そう話す彼らはベンチャー企業の創業者だった。

世の中には溢れる「ささやかな幸せ」に彼らは振り向きもしない。

「無理だなあ」と言う。


オレンジデイズで櫂と沙絵はこう言っていた。

「生活するために働いて、その帰り道に綺麗な夕焼けが見えたとして、私はその夕焼けを見ただけで、幸せって思えない」

「ケイタは平凡な生活で十分幸せを感じられるし、障害はないけど才能もない。でも沙絵はそうじゃない」

私はずっとこの場面が(全てが、だけど)忘れられない。

綺麗な夕焼けを見て感動するたびに思い出す。

ああ、沙絵はこれを見ても「幸せ」って思えないんだな。

どっちがいい人生なんだろう。

足元に咲く花で心満たされる人生と、遥か遠くに咲き乱れる花を目指して走り続ける人生と。


三宅香帆さんが「幸せ」について問いかけた記事だ。

私は冒頭でぶったまげた。

「でもさ、別に幸せになりたいわけじゃないんだよね」

でもさ、べつに、しあわせに、なりたいわけじゃ、ないんだよね?????

え、そうなの!?!?!?

みんな幸せになりたいんじゃないの!?!?!?

幸せな人生を歩みたいんじゃないの!?!?!?

コペルニクス的転回。

だから頑張ったんじゃないの!?!?!?

そしてふと気付く。

「幸せ」は目的じゃないんだ、あくまで本来の目的を目指す過程で手に入れる産物でしかないんだ、

彼らにとっては。

そう、彼らにとっては。

全人類にとって、平凡な人間にとってはどうしようもない。

「人生の目標」と言われても「無難に人生を生き終える」くらいしかない我々にとっては、「日々の生活に転がってる小さな幸せ」を拾い集めて「人生の意味」を感じるしかないのだ。

彼らとの違いはここだ。

「人生の目標」があるか、ないか。

そして彼らは間違いなく、「痛みに強い」。
今までたくさんの努力を重ねることが当たり前になってきて、「苦労」「苦しい」は当たり前。
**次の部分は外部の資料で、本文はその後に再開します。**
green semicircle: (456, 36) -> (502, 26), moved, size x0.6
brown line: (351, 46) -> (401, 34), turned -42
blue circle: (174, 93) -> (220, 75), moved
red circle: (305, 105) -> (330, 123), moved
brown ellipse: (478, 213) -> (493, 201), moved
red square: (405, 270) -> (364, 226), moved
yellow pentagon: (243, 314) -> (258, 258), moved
「それがなかったら達成しないじゃん?」と思ってるのだと思う。

一方で、目標がなく生きてる我々にとっては「苦労」「苦しい」は「苦」でしかない。

筋トレの先に美しいボディーを思い描けているか、ただの苦行でしかないか。

目標がある人はそのために頑張れるメンタルを持っている、その才能がある。

そこが、何かを成し遂げてる過程に生きる人間と、老後の2,000万問題のために生きる人間の間に横たわる大きな大きな溝なのだ。
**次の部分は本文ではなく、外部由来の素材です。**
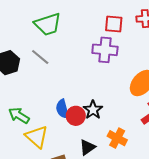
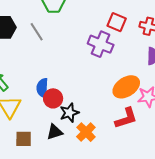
black star: (93, 110) -> (69, 113), moved

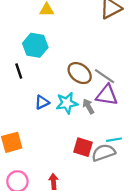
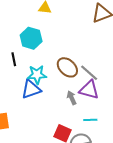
blue triangle: (42, 102) -> (31, 89), size x1.5
cyan star: (67, 103) -> (37, 75), moved
cyan line: (114, 140) -> (90, 120), moved

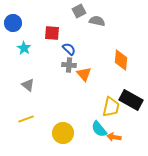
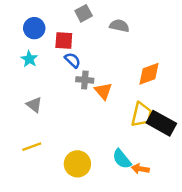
gray square: (79, 11) -> (84, 13), moved
blue circle: (13, 23) -> (34, 28), moved
blue semicircle: (69, 49) -> (72, 60), moved
orange diamond: (121, 60) -> (149, 74), turned 65
yellow trapezoid: (111, 107) -> (142, 115), moved

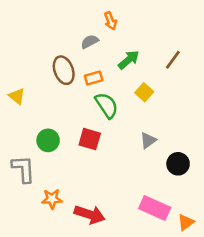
結果、「幸せのために生きる」というぬるっとした目標になってしまい、さらにそれを簡単に手に入れたいがために夕焼け見て感動して、「ああ、この人生はいい人生だ」と自分を納得させる。

夢がある人、没頭できる人にとっては「今幸せか?」なんて一番重要ではないことなのかもしれない。

ああ。


一方で。
「苦しい」ことと「価値がない」ことはイコールじゃないよ、と伝えたい優しさも感じる。

今公開されている「夜明けのすべて」は「普通の生活を送ることが苦しい2人」の物語だった。

この映画はタイトルにも絡んでくるが、人生の「夜」にスポットを当てている。

辛く苦しい時期にも、ちゃんと価値がある。

何もできない状況でも、ちゃんと価値がある。

「幸せ」じゃなくても、ちゃんと価値があるんだよ。その時間には意味があるんだよ。

太陽が出てる昼間だけがすべてじゃない。
夜も含めて人生だし、夜には夜の価値がある。

夜明けのすべて、原作とともに映画もオススメしたい作品だった。


さて、なんだかあたたかく終えられたところで、私はコタツでニマニマ本を読みながら「幸せだなあ」なんて言っておきますか。